_Task directions:_ Reproduce each of the records below word for word, omitting the pictures from your answer.

_Dataset entries:_
------------------------------------------------------------------------
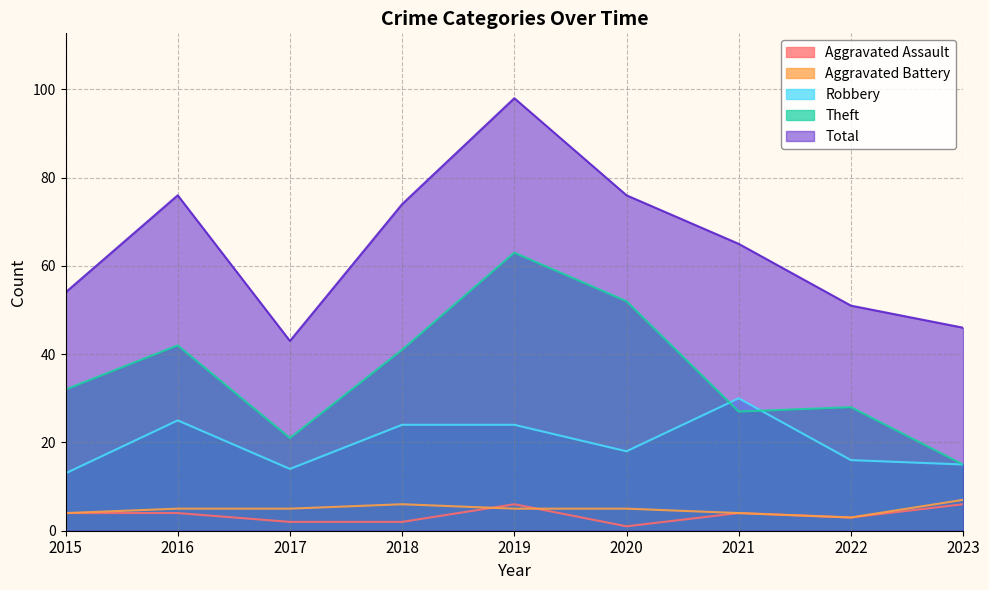

Which category has the lowest value across all series?

2020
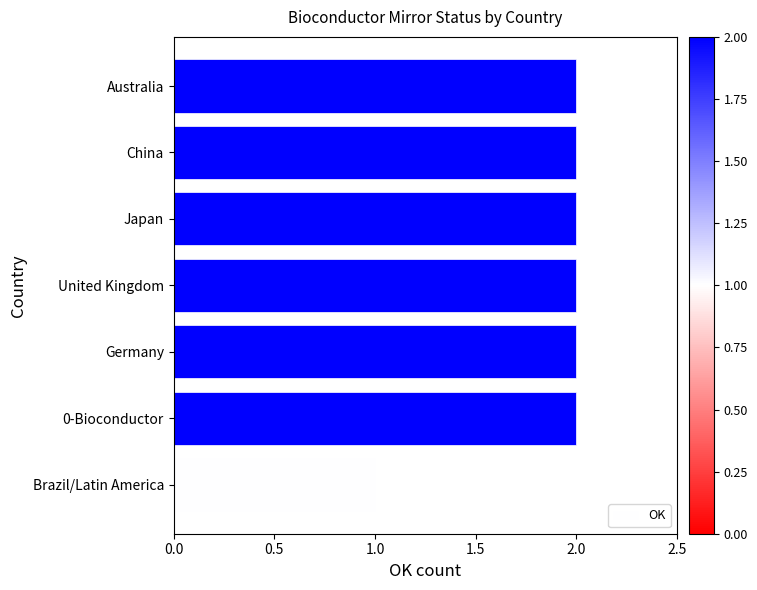

What is the ratio of the value at China to the value at Japan?

1.0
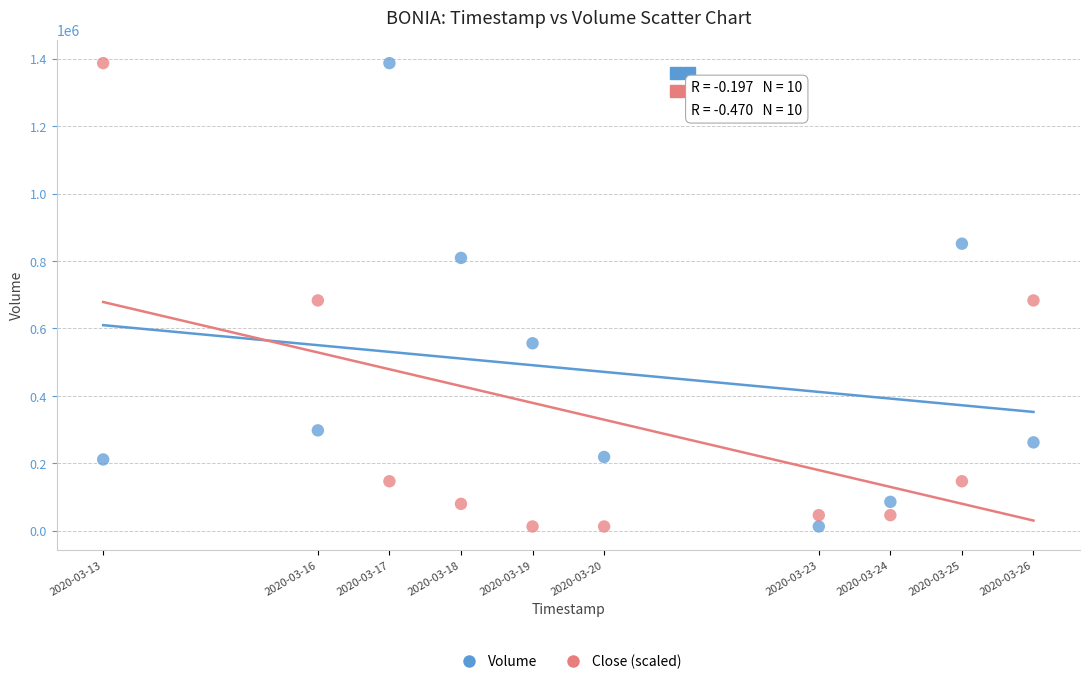

Across all data points, what is the range of Y values (max minus min)?

1374300.0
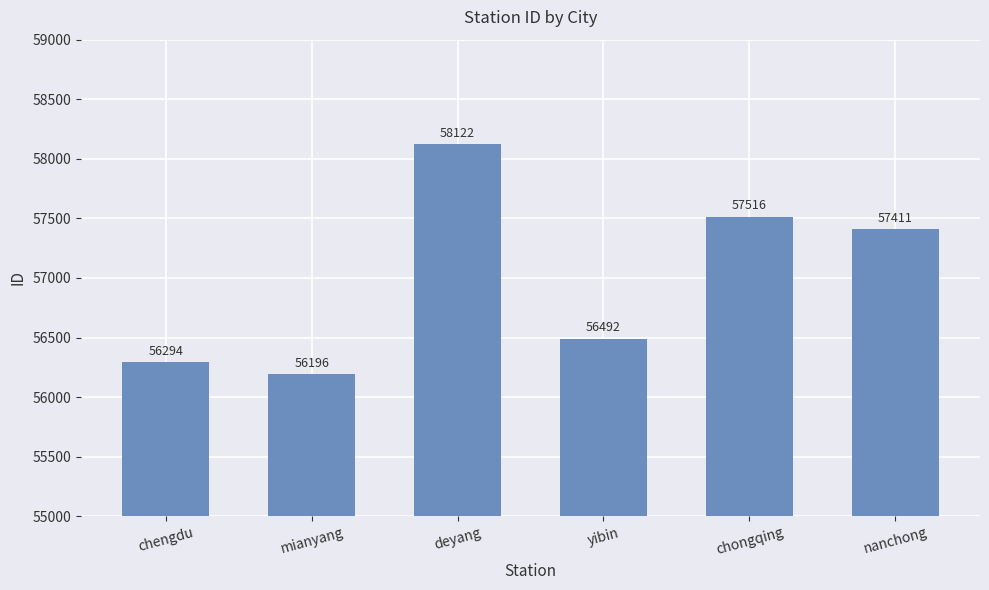

The chart shows a value of 26898 at chengdu. True or false?

False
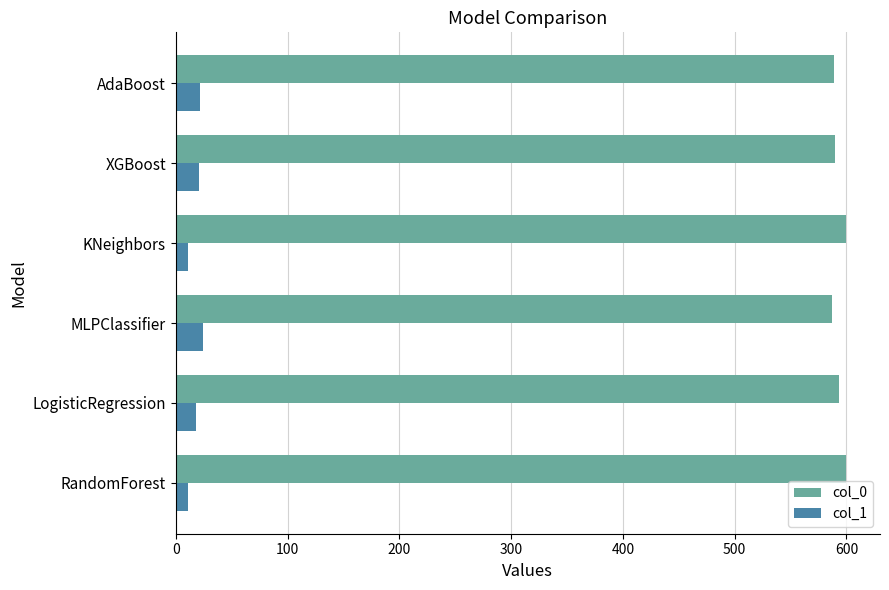

Rank the series by their maximum value, from lowest to highest.

col_1, col_0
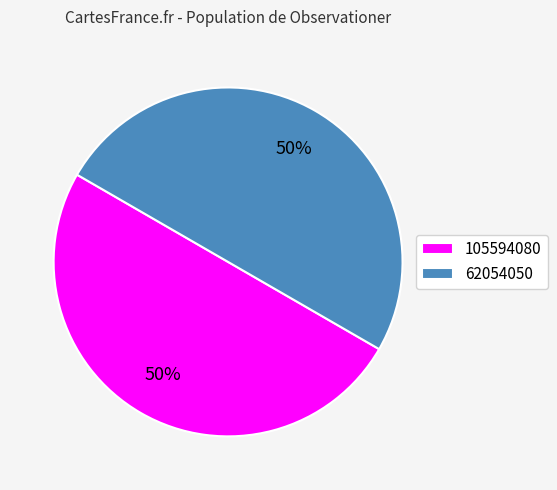

Is it true that 62054050 is 50% of the pie?

True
------------------------------------------------------------------------
_Answer section:_
Which category has the lowest value across all series?

2020

What is the ratio of the value at China to the value at Japan?

1.0

Across all data points, what is the range of Y values (max minus min)?

1374300.0

The chart shows a value of 26898 at chengdu. True or false?

False

Rank the series by their maximum value, from lowest to highest.

col_1, col_0

Is it true that 62054050 is 50% of the pie?

True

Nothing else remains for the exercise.